_Task to carry out_
Reproduce word for word the lines of the rows below, from the line containing "collection date: 1940-11-01" through the end of the rows.
** START OF Supplied information **
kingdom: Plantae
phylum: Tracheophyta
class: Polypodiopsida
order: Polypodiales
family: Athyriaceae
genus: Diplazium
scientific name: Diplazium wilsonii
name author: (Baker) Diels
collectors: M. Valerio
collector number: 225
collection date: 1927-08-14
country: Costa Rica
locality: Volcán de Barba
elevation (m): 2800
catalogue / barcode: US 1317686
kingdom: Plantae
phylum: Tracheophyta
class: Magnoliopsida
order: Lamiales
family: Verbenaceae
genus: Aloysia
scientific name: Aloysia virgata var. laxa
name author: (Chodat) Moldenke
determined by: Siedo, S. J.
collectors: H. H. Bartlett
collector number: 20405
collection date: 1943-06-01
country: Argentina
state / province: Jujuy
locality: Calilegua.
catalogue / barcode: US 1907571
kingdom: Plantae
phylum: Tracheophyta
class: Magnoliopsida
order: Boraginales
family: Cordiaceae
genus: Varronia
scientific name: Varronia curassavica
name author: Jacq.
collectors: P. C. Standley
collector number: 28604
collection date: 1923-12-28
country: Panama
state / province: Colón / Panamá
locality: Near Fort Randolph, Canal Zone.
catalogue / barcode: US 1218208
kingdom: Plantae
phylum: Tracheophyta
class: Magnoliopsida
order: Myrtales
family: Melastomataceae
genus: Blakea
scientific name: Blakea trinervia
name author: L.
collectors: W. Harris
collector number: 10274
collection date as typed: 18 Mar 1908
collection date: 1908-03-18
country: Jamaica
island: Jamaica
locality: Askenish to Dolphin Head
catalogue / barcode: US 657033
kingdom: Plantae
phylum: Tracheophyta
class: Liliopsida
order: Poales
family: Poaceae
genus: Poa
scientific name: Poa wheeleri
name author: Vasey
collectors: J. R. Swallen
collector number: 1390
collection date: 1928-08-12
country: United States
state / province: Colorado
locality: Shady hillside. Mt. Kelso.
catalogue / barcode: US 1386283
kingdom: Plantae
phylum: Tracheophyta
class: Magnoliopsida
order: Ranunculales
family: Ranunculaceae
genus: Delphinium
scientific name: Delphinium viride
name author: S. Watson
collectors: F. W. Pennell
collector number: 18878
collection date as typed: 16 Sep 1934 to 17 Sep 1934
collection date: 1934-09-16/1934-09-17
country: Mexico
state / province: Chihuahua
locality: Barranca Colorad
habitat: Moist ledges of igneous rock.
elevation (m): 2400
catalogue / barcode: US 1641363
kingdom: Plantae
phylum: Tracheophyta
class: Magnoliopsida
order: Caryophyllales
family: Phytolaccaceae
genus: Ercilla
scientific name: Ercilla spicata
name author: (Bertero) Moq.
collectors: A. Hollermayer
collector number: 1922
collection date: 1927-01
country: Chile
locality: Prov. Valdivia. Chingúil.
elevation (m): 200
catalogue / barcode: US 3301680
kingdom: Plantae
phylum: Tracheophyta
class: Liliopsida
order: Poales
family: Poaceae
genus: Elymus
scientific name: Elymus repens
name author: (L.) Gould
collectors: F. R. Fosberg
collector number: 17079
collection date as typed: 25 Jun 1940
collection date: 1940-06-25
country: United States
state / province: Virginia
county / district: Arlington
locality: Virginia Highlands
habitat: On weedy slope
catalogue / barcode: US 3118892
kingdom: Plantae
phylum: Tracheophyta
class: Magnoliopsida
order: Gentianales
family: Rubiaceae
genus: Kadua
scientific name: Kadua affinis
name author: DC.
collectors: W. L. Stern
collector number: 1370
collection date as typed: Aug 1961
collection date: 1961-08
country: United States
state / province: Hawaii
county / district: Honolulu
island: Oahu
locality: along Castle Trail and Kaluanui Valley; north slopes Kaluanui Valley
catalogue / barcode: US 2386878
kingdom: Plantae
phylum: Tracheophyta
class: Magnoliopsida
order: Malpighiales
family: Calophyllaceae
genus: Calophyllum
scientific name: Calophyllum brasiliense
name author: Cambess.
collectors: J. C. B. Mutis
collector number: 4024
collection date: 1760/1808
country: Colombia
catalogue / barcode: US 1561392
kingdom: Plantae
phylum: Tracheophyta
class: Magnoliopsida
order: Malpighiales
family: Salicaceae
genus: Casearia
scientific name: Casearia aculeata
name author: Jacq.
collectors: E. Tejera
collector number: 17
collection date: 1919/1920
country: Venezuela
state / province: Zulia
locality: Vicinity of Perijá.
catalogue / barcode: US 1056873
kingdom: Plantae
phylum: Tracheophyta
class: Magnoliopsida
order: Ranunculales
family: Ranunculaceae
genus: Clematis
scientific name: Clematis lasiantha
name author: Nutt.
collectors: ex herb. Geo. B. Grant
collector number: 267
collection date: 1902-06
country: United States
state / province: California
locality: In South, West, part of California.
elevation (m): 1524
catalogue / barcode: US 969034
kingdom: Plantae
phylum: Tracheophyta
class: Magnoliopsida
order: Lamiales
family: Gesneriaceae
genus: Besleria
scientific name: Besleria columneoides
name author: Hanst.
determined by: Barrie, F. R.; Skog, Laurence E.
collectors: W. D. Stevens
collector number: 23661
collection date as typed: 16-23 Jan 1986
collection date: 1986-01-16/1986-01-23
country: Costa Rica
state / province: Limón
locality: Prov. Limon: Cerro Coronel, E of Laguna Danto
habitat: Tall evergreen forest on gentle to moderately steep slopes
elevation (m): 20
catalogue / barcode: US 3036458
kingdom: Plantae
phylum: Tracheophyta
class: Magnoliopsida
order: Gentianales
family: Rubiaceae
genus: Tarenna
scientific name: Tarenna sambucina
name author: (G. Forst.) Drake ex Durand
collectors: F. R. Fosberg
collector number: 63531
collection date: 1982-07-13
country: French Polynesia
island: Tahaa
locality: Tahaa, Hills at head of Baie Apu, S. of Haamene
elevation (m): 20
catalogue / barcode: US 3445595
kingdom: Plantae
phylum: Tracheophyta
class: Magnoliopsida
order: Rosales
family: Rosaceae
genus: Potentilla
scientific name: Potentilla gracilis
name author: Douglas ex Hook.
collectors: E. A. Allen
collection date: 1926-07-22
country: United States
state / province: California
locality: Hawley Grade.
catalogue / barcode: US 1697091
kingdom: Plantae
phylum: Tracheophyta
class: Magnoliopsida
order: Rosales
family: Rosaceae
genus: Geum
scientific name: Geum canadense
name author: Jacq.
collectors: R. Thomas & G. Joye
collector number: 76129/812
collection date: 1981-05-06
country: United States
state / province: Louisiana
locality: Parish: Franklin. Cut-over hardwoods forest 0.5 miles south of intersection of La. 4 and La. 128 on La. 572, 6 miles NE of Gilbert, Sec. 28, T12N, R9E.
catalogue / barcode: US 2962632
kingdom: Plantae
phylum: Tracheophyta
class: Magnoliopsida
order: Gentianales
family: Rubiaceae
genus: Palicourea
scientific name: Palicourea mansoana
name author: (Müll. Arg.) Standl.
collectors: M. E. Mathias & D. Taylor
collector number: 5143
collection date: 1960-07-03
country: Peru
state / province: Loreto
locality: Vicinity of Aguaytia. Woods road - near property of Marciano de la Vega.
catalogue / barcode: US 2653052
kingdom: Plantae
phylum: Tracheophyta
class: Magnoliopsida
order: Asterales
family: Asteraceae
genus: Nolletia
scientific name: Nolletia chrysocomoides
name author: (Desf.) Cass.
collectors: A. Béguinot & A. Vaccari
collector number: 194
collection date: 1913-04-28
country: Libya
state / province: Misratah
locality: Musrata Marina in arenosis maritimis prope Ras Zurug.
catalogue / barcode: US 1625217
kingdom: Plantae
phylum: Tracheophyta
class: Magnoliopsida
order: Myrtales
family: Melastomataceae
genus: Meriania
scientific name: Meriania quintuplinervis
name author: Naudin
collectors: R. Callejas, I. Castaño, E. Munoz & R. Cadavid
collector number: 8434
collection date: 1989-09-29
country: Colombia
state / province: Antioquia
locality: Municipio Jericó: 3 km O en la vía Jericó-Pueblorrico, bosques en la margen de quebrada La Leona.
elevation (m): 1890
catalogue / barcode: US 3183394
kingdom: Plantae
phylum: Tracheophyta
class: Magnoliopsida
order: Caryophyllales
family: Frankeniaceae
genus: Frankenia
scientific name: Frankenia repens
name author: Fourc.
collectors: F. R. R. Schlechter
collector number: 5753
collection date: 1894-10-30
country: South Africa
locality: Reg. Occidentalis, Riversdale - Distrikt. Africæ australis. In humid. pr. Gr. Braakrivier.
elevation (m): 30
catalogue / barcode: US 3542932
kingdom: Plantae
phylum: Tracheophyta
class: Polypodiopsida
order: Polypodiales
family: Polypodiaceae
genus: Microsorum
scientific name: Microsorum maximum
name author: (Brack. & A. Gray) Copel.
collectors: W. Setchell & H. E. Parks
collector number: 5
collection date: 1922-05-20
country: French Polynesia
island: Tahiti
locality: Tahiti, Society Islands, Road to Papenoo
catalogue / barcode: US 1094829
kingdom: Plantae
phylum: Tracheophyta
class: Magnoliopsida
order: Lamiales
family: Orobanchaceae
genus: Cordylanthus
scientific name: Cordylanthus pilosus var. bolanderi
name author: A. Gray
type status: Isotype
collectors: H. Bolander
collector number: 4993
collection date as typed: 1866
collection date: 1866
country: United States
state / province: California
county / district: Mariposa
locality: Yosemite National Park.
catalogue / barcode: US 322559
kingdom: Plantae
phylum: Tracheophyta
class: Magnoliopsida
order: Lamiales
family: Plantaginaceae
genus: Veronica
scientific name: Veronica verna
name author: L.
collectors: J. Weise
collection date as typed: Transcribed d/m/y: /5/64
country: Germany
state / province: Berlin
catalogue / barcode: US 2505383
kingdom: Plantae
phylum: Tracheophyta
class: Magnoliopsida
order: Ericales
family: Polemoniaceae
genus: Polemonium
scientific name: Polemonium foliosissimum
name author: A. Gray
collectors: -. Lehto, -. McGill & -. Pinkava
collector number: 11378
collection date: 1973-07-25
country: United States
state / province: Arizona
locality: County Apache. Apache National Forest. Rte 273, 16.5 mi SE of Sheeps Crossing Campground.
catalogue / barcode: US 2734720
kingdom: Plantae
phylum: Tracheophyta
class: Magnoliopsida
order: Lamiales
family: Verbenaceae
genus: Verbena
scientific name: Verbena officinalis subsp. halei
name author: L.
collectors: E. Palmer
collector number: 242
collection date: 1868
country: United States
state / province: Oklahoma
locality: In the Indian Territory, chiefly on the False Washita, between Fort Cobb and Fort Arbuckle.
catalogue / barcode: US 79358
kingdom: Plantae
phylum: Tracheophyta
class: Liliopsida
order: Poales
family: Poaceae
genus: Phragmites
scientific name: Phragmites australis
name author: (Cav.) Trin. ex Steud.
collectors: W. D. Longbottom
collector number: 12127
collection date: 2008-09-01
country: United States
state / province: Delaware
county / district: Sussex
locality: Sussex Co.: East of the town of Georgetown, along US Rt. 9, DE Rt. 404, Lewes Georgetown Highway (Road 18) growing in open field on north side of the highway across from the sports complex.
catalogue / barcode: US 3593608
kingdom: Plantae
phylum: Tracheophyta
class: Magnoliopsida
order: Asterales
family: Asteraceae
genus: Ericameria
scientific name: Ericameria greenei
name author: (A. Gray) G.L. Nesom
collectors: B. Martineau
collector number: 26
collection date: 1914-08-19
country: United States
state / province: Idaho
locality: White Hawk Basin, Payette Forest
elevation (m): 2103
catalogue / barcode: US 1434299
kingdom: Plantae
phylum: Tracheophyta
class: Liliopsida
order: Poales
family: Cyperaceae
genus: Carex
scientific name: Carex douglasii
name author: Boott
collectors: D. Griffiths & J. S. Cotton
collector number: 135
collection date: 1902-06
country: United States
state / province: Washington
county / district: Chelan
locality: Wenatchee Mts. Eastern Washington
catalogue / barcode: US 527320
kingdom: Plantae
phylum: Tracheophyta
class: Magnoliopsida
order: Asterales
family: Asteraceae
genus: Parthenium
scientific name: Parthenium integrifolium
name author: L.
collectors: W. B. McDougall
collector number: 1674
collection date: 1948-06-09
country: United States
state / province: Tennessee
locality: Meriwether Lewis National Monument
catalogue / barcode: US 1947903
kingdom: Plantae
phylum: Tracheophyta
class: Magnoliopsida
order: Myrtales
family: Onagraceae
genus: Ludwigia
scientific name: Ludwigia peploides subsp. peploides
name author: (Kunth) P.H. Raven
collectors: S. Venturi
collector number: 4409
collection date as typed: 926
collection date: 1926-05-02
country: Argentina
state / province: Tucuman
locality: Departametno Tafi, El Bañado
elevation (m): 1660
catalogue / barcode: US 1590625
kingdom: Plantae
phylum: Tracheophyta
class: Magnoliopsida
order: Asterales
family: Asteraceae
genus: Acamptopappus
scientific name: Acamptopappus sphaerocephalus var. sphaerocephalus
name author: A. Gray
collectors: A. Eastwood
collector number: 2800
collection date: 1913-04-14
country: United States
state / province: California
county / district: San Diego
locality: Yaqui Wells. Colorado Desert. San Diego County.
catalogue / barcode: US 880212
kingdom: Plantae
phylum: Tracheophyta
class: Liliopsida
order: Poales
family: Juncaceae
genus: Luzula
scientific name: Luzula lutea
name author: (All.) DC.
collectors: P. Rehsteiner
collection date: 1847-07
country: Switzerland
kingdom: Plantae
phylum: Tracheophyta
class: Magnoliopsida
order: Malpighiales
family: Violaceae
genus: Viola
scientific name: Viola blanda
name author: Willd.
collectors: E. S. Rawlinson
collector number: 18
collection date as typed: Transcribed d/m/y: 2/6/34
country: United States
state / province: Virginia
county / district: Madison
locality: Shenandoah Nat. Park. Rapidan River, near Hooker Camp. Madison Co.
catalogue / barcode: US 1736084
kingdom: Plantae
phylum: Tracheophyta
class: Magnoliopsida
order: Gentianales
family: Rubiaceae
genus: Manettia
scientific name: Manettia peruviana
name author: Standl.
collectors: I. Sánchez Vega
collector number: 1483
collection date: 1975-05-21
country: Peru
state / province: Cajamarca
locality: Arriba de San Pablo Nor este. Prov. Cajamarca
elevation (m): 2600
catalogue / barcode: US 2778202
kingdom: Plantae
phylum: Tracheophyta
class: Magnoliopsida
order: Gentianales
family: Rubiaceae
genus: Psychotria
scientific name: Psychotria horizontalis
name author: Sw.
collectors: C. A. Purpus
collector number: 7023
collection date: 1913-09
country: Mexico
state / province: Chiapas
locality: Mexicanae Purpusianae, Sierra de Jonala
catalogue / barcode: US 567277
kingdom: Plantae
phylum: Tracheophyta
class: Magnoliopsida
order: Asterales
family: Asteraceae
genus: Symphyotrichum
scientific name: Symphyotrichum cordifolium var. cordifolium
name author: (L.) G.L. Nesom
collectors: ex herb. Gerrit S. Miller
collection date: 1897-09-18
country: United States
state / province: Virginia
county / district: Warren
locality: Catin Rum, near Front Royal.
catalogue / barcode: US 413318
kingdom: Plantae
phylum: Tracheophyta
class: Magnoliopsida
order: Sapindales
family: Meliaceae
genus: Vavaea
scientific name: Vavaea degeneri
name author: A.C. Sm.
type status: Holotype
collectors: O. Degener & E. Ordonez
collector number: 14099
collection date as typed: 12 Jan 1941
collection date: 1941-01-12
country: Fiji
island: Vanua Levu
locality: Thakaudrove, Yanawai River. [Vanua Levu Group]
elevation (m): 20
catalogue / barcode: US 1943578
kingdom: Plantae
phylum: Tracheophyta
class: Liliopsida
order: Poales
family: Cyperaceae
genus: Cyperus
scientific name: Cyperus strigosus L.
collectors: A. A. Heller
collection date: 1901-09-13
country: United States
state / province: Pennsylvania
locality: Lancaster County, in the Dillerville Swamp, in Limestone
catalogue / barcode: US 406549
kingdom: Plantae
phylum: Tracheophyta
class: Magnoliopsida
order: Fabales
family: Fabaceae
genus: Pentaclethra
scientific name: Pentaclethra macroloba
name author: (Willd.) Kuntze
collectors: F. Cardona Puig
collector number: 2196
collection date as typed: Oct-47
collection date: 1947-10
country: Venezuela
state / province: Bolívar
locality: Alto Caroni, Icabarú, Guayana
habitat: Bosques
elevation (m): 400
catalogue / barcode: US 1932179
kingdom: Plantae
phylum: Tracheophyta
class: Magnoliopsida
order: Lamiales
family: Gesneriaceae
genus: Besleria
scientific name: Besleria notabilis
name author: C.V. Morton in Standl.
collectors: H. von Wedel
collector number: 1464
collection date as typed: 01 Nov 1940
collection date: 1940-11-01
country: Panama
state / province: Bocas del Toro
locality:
** END OF Supplied information **
_Output_
collection date: 1940-11-01
country: Panama
state / province: Bocas del Toro
locality:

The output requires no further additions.